Gramene Standard Analyses - Core Genome
From GramenePublic
Author: --Whs 09:45, 22 September 2009 (UTC)
This page provides details of the standard analyses that Gramene runs against each core genome database in its collection. Our annotation workflow is adapted from the Ensembl pipeline.
Contents |
Repeat Finding
Gramene uses the MIPS reDAT plant repeat library with RepeatMasker to identify complex repeats. DUST and TRF are run as separate analyses to identify low-complexity and tandem repeats respectively.
Genomic Alignment of Public Sequences
The Gramene Markers database houses a large collection of DNA/mRNA sequences from GenBank, UniGene, Gene Indices and others. Sequences of the same or related species to the genome are aligned using BLAT, and the results stored in the Ensembl database. For some sequence sets, such as UniGene and Gene Index EST clusters, the entire collection regardless of species is aligned.
Ab-Inito Gene Prediction
Gramene uses the FGENESH program, run from the Ensembl Pipeline infrastructure, to annotate genomes with ab-initio gene predictions.
Protein Domain Prediction on Genes
Gramene uses InterProScan software, run from the Ensembl Pipeline framework, to annotate gene translations with functional domains including Pfam, PIRSF, PRINTS, PROSITE, SMART, SUPERFAMILY, and TIGRFAM. InterProScan also assigns InterPro identifiers to the translations. Additionally, NCOILS, SignalP and SEG are run to detect coiled-coils, signal proteins and low-complexity regions respectively.
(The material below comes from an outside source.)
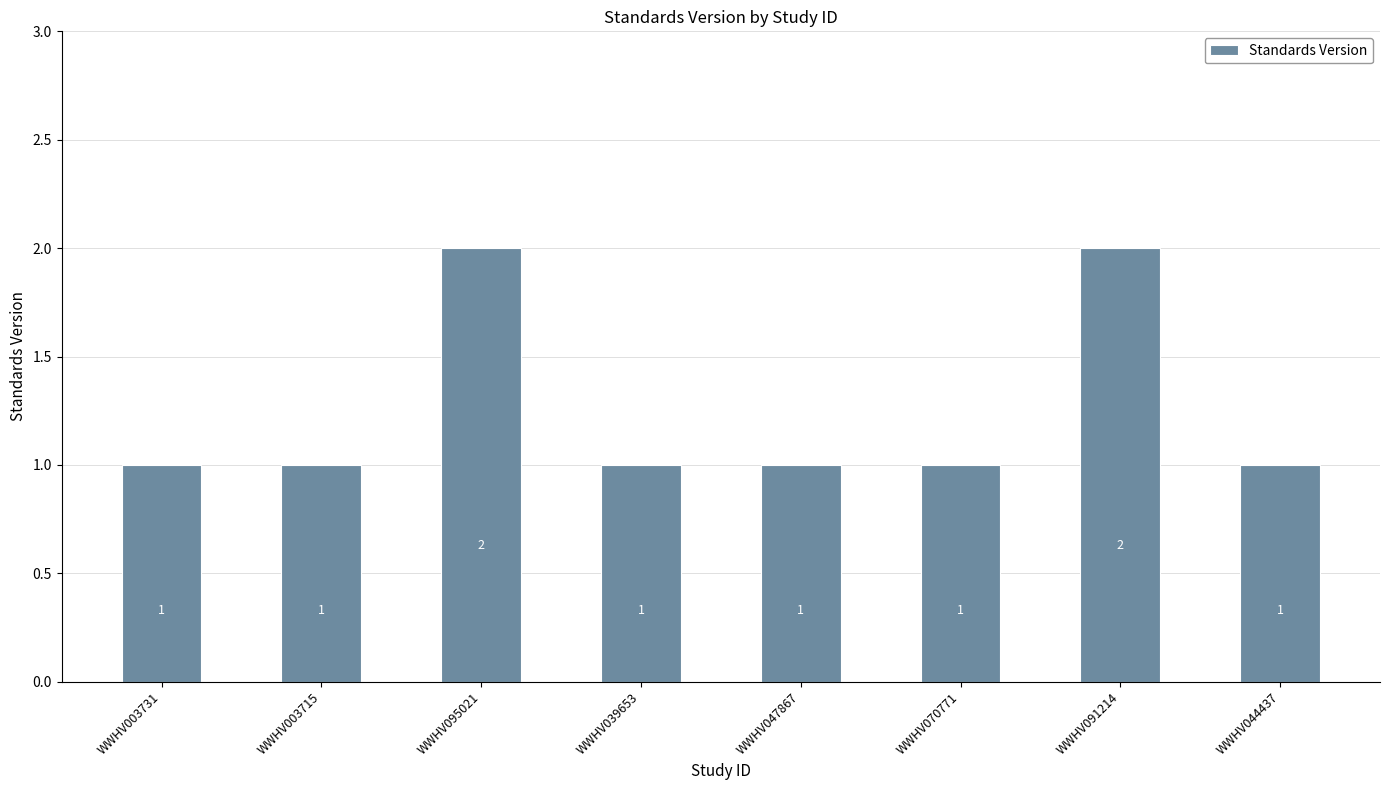

Count the values in the range 1 to 2.

8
Database Cross-References between Genes and External IDs
The Ensembl XRef pipeline is used to assign cross-references between our genes/transcripts/translations and identifiers in 3rd party databases. XRefs can be inferred based on sequence similarity or through shared identifiers. Multi-species databases include Entrez Gene, PlantGDB PUTs, RefSeq, Gene Index, UniGene, UniProt and WikiGenes. Single species databases include, for Arabidopsis thaliana, TAIR and NASC, and for Oryza sativa, RAP-DB, MSU rice and BGI-RIS.